A number of pharmaceutical giants saw profits plummet in the past couple of years when several popular brand-name drugs lost patent protections and lower-cost generics hit the market. With 41 new medications approved in 2014 – the second largest number on record since 53 approvals in 1996 – the industry envisions a hike in revenue. In 2013, only 27 new drugs received the FDA’s OK.
The FDA was not alone. Approvals were up in Europe, too, where the European Medicines Agency (EMA) recommended 82 new medicines.
The drug-approval winner was AstraZeneca, which pushed through four of its new drugs onto the market. Next came Biogen Idec, Lilly and Merck & Co., each with three approvals. The largest number of drugs approved (12) was for infectious diseases, followed by new cancer therapies (eight).
According to the FDA, its Center for Drug Evaluation and Research (CDER) division used a number of speedy approval programs at its disposal to push drugs through faster, including: fast track, priority review, accelerated approval and the new breakthrough therapy designation.
Last year’s approvals included a record number 15 rare-disease drugs.
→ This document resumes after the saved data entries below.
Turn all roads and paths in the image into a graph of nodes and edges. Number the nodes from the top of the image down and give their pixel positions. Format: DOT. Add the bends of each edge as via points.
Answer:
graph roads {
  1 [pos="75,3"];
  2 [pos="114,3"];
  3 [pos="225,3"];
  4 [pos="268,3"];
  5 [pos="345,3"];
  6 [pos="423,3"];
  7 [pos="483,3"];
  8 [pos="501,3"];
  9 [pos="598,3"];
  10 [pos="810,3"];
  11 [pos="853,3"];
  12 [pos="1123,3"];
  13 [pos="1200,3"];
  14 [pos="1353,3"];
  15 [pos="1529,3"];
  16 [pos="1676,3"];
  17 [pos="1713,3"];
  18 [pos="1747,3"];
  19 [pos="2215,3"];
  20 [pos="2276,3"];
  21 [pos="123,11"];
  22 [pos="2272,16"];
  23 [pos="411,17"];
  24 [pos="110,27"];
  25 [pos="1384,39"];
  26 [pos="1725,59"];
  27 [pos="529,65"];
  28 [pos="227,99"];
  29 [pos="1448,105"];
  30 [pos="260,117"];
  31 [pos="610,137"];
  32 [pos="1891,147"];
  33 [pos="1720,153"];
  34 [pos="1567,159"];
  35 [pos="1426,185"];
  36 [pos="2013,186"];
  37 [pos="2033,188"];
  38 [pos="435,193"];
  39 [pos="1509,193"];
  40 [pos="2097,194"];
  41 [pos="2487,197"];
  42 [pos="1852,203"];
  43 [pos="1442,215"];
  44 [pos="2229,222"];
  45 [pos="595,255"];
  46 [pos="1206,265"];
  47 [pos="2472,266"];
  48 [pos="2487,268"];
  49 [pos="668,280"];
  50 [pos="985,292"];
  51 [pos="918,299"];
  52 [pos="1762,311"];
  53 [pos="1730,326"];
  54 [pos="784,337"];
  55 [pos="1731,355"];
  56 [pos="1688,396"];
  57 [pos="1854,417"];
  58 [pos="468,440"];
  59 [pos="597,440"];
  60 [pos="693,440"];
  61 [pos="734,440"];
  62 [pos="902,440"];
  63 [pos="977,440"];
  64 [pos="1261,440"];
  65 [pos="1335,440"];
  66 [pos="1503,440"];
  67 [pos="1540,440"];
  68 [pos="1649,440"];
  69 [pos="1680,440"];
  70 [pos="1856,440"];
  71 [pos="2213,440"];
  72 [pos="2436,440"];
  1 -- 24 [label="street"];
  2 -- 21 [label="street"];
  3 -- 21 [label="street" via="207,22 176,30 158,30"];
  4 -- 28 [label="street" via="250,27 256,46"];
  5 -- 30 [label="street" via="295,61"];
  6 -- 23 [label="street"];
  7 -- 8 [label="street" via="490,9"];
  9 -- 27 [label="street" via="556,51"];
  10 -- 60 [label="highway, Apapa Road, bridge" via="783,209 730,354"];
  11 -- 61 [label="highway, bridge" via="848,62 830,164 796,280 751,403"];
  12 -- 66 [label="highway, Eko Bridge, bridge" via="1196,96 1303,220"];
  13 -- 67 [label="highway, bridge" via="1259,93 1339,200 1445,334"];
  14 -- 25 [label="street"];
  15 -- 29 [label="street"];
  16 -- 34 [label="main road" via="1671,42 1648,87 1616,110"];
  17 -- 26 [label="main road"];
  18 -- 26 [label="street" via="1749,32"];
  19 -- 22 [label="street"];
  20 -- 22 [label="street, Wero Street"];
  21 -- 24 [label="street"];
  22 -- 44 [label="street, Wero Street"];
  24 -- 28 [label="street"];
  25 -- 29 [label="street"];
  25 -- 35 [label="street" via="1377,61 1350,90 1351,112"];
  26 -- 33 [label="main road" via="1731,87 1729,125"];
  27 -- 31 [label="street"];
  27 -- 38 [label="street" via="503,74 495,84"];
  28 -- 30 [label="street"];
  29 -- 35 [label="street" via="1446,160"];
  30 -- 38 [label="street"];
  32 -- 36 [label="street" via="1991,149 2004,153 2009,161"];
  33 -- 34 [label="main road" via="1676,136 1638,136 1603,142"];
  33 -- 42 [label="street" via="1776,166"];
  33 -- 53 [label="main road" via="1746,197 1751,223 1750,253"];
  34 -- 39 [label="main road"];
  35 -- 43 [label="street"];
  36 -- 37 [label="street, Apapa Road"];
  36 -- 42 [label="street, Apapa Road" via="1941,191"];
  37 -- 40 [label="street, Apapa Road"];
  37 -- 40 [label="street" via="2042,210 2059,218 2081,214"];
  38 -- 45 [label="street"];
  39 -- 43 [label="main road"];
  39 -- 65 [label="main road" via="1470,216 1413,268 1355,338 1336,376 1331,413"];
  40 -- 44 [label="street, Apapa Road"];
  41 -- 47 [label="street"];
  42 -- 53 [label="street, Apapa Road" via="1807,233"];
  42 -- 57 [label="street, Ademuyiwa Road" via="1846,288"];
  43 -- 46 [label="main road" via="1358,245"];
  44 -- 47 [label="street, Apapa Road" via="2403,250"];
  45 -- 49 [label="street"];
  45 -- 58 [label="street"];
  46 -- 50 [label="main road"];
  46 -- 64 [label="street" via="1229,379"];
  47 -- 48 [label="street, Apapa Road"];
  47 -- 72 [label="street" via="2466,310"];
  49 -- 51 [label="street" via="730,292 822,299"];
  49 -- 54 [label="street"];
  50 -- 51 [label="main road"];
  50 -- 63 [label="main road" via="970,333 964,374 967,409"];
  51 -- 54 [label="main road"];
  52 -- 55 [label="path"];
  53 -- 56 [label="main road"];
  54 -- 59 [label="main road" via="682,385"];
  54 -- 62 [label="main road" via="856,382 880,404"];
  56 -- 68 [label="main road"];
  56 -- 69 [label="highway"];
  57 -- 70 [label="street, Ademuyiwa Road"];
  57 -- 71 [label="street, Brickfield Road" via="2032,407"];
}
Experts say this reflects a trend in drug development where companies are focusing on specialty medicines that can cost more than $100,000 per patient and competition is light.
New Drugs ‘Offer Significant Clinical Value’
It’s not just drug companies that are poised to benefit. The FDA said patients can expect to have more access to better treatments. With new medicines for diseases such as diabetes, cancer, COPD and hepatitis C, patients may have a wider selection of therapies.
“What really matters is that many of these new products offer significant clinical value to the care of thousands of patients with serious and life-threatening diseases,” FDA Commissioner Dr. Margaret A. Hamburg said on the agency’s blog.
2014 was also the year for so-called “breakthrough” drugs. About 15 percent of the class of 2014 is made up of first-in-class therapies – meaning they are the first of that type of treatment. About half of the drugs approved are also for rare diseases, orphan drugs that treat illnesses that affect 200,000 people or less, and the FDA said these drugs will have a “strong clinical impact.”
Innovation Comes with a Big Price Tag
While innovation was name of the game last year, Big Pharma is mostly quiet about what patients will have to pay for some of these new medicines.
Innovative cancer drugs that help the body’s own immune system fight tumors promise better treatment with fewer side effects but could cripple the average American financially, and the same goes for new hepatitis C drugs. Experts say new cancer treatments should bring in $6 billion.
For example, Keytruda, Merck’s new melanoma drug, comes with a price tag of $150,000 a year — or 12,500 a month. The most expensive cancer drug created to date is Amgen’s leukemia drug Blincyto, also approved last year. It costs $178,000 per patient.
The two drugs highlight the new trend towards increasingly expensive cancer drugs.
Gilead’s new hepatitis C medication, Harvoni, costs $1,125 a pill and the total cost for the full 12-week treatment regimen is $94,500. Most patients may only be able to take the drug for eight weeks — for $63,000 — depending on what insurance carriers will shoulder.
Drug pricing is usually contentious between insurers and Big Pharma, with insurers trying to drive down the cost of drugs.
“They are not prepared to cover the cost even at $63,000,” Dr. Steven Miller told The New York Times. “Their budgets just are not going to be able to tolerate it.” Miller is the chief medical officer of Express Scripts, the largest manager of prescription drug plans for U.S. employers.
Gilead defends the price of its drug.
In a statement to the paper, it said, “We believe the price of Harvoni reflects the value of the medicine.”